Mendistorsi persepsi realitas kita
Kebanyakan orang hanya mengunggh hal-hal yang indah saja di media sosial, misalnya sepatu baru, HP baru, pacar baru, selingkuhan baru, cafe baru, tas baru, rumah baru, wajah baru, darah-daging baru, dan seterusnya.
Hampir jarang sekali orang-orang yang mem-post kemalangan, kemiskinan, kecerobohan, atau kebodohan dalam hidupnya.
Saya belum pernah melihat ada orang yang menulis di akun Instagramnya, "Yeay! Perusahaanku baru saja bangkrut dan sekarang aku sedang diburu debt collector. Mohon dukungannya ya, guys!"
Karena postingan orang-orang di media sosial selalu diseleksi, maka media sosial tidak memberikan gambaran realitas hidup yang seimbang, tetapi cenderung ke hal-hal yang positif saja.
Saya memerhatikan seorang teman yang sedang mengambil foto selfie ratusan kali dan menyeleksinya selama hampir dua jam. Tak lama setelah itu, saya melihat postingannya di Instagram hanya satu. HANYA SATU FOTO!
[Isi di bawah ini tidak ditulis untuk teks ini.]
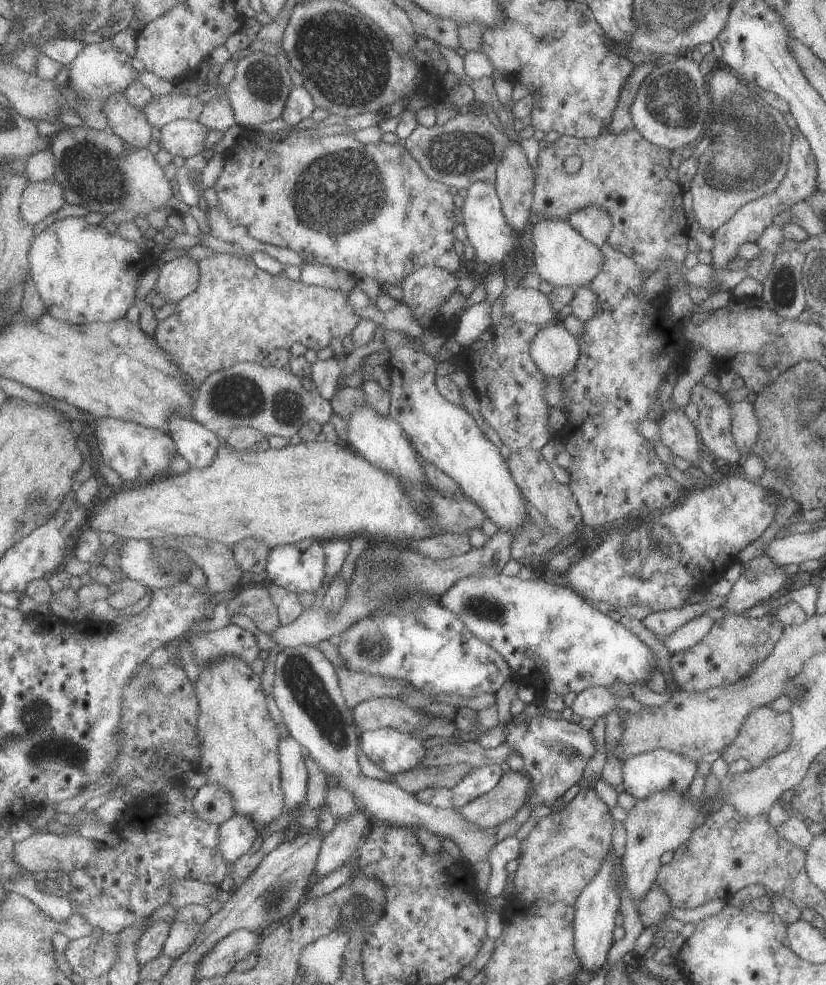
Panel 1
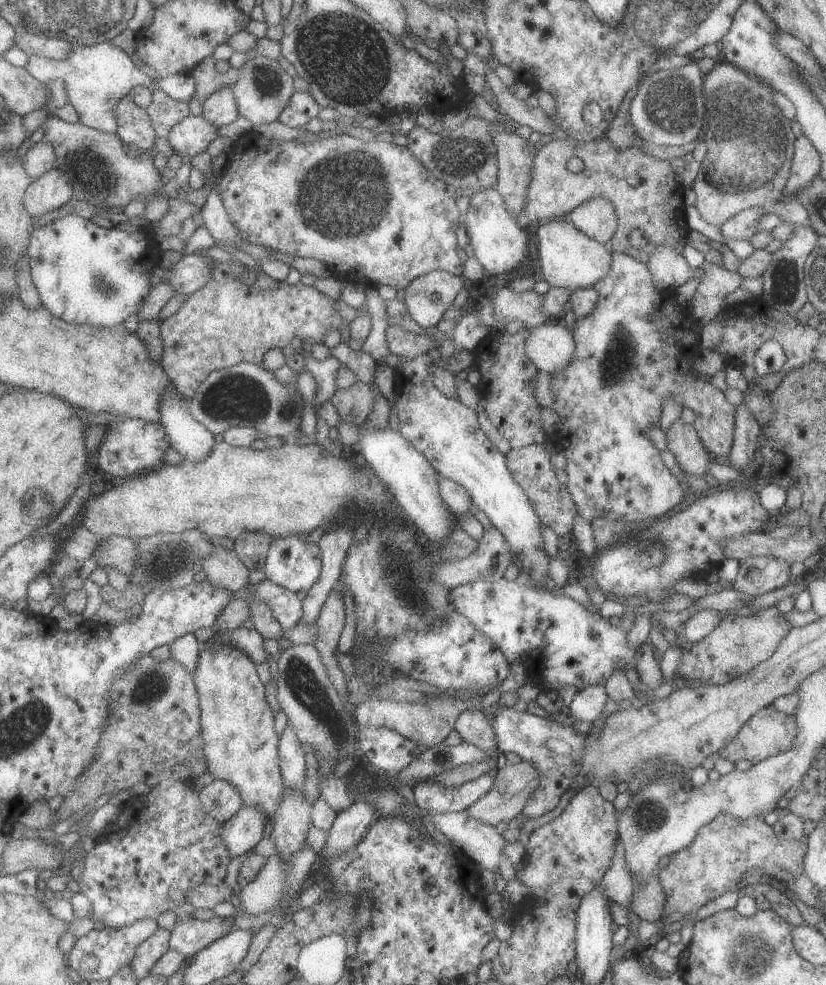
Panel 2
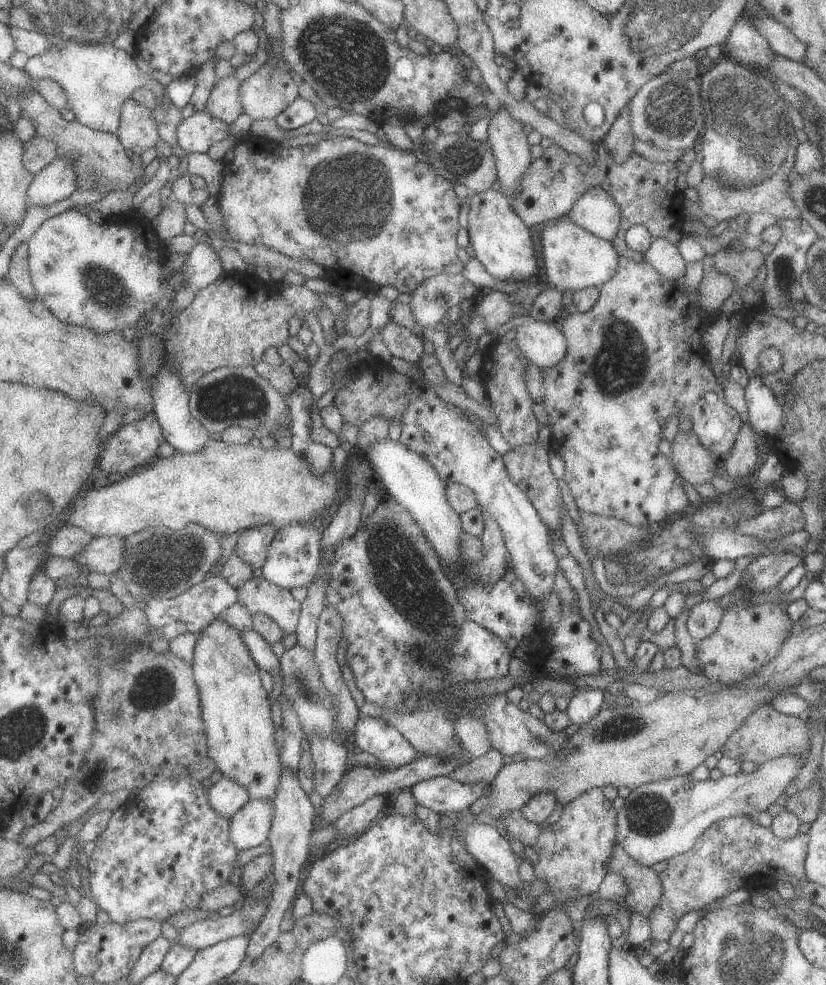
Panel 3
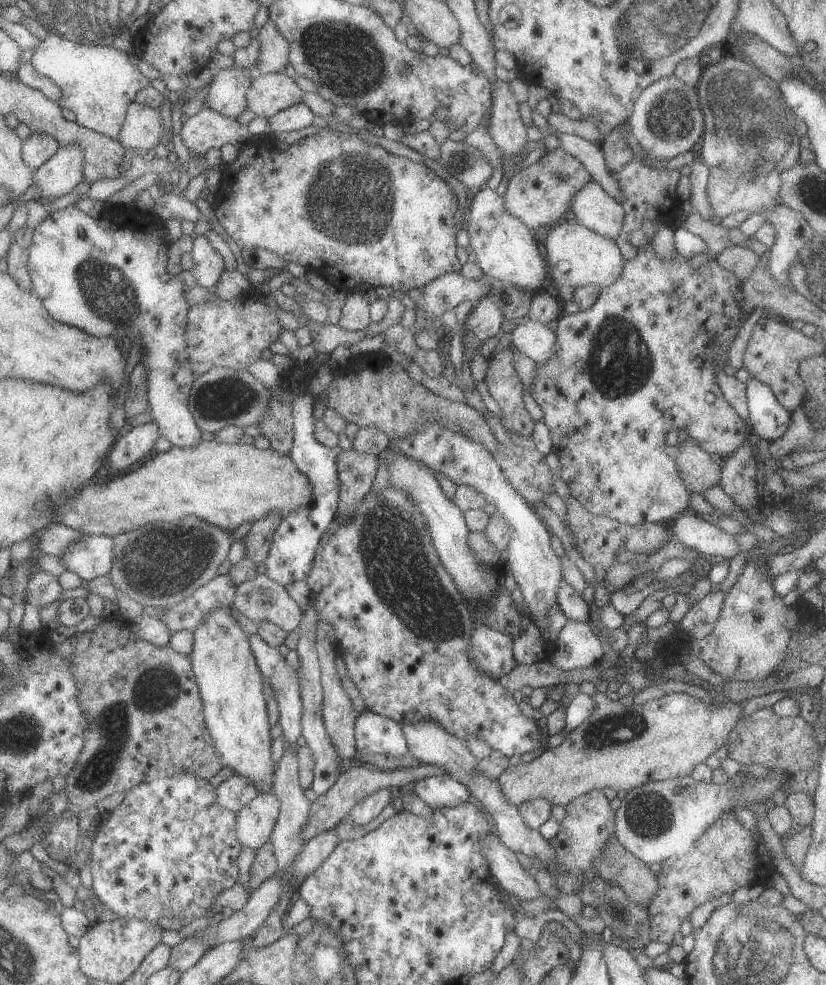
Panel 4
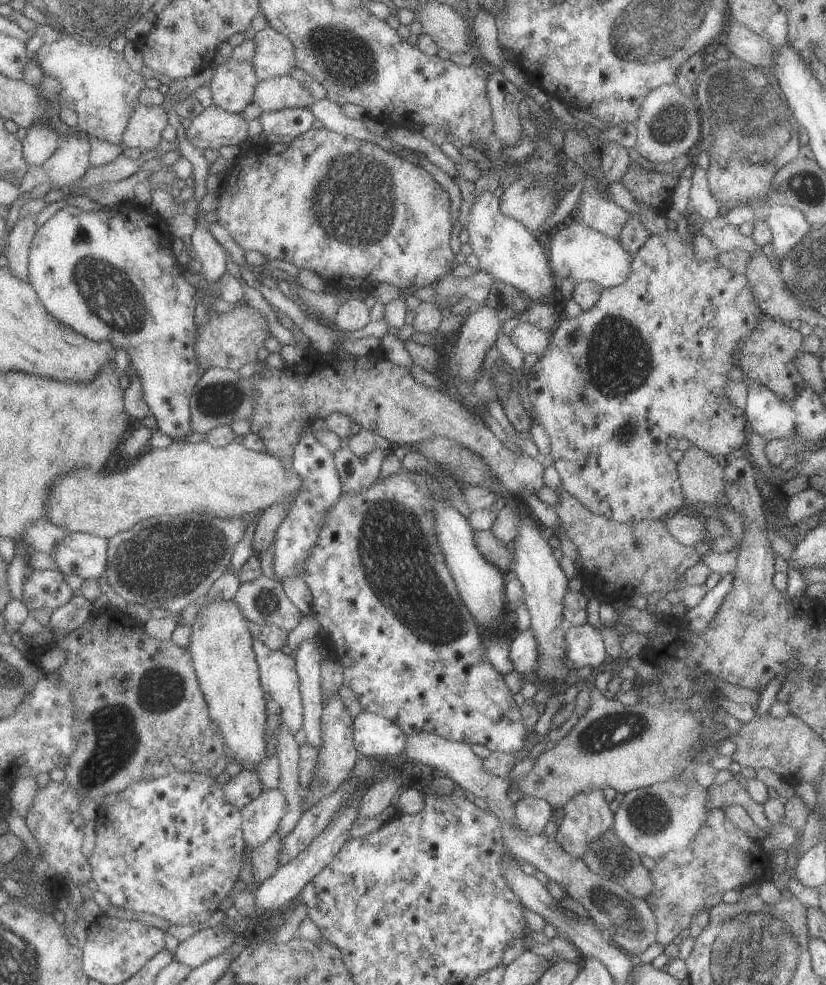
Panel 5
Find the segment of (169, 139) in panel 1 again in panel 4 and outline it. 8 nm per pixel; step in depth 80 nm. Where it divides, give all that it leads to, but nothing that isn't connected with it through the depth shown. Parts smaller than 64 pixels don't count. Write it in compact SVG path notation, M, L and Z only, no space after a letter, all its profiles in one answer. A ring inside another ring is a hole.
M203 107L181 125L180 138L189 152L204 155L209 149L219 149L223 144L233 144L240 149L243 144L252 139L252 136L247 127L237 119L223 116L213 109Z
Ini membuat kita mengira standar hidup yang "normal" itu harus selalu indah, sempurna, harmonis, dan ketika harus berhadapan dengan kenyataan yang tidak enak sedikit, bagi kita ini sudah menjadi masalah besar.
Secara tidak sadar, kita telah menciptakan standar gaya hidup baru dengan kehadiran media sosial. Saat di Instagram sedang ramai tempat cafe tertentu, kita turut ingin ngopi di sana. Padahal di rumah biasa kopi sachet-an, tiba-tiba datang ke cafe yang bahkan tidak tahu cara memesannya.
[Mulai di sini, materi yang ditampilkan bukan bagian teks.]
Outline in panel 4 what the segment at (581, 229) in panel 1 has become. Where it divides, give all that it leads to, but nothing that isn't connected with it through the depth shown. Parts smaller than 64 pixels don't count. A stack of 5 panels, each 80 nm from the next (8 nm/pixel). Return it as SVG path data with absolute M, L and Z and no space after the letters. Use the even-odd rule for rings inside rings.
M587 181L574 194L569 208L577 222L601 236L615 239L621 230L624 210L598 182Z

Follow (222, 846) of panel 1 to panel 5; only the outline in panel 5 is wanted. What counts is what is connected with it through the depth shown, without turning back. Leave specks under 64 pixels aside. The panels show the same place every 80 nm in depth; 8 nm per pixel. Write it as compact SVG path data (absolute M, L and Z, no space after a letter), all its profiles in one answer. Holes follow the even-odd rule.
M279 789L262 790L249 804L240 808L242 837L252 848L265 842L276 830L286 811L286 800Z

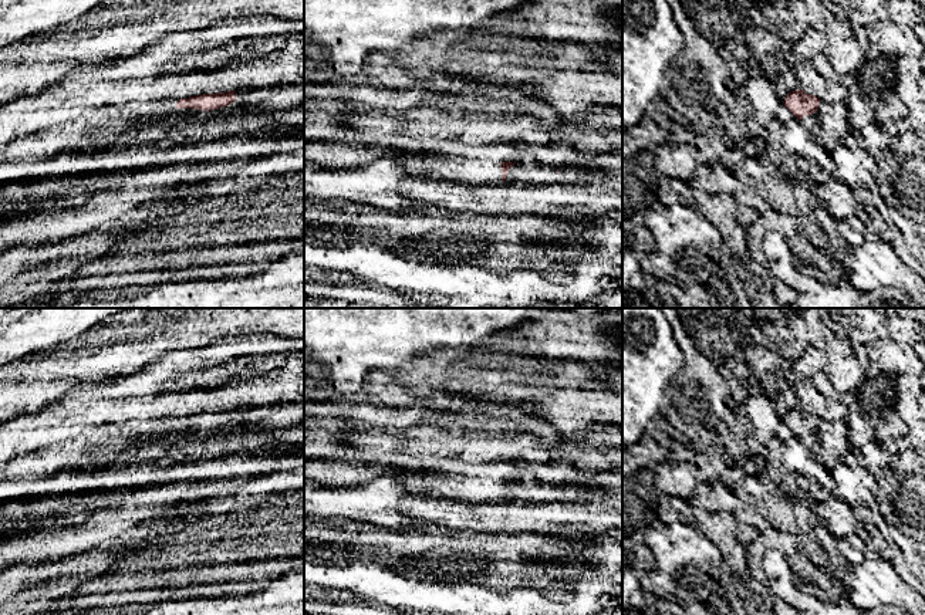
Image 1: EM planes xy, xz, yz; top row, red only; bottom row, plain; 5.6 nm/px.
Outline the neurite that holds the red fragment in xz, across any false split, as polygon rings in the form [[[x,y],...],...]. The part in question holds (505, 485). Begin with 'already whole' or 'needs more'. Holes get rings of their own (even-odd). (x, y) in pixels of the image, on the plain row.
needs more; [[[396,473],[404,489],[419,497],[462,500],[470,504],[494,503],[506,499],[507,489],[513,480],[489,480],[473,476],[453,476],[450,479],[439,474]]]

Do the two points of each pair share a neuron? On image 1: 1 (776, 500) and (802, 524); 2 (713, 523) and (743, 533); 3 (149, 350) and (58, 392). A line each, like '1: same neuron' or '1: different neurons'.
1: same neuron
2: different neurons
3: same neuron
Hal seperti itu membuat kita hidup tanpa pernah puas terhadap hidup atau penampilan kita. Karena jika seperti itu, kita menjalani hidup sesuai tren, dan yang namanya tren itu bersifat dinamis.
Jika kamu hidup berdasarkan pemikiran/opini orang lain, kamu tak akan pernah menjadi kaya. - Seneca
Sebenarnya ini adalah sebuah tragedi. Jika dulu kita hanya merasa iri kepada tetangga atau saudara. Sekarang dengan adanya media sosial, kita bisa merasa iri kepada seluruh dunia. Dan dengan remehnya kita mengeluh, "Dunia tidak adil!"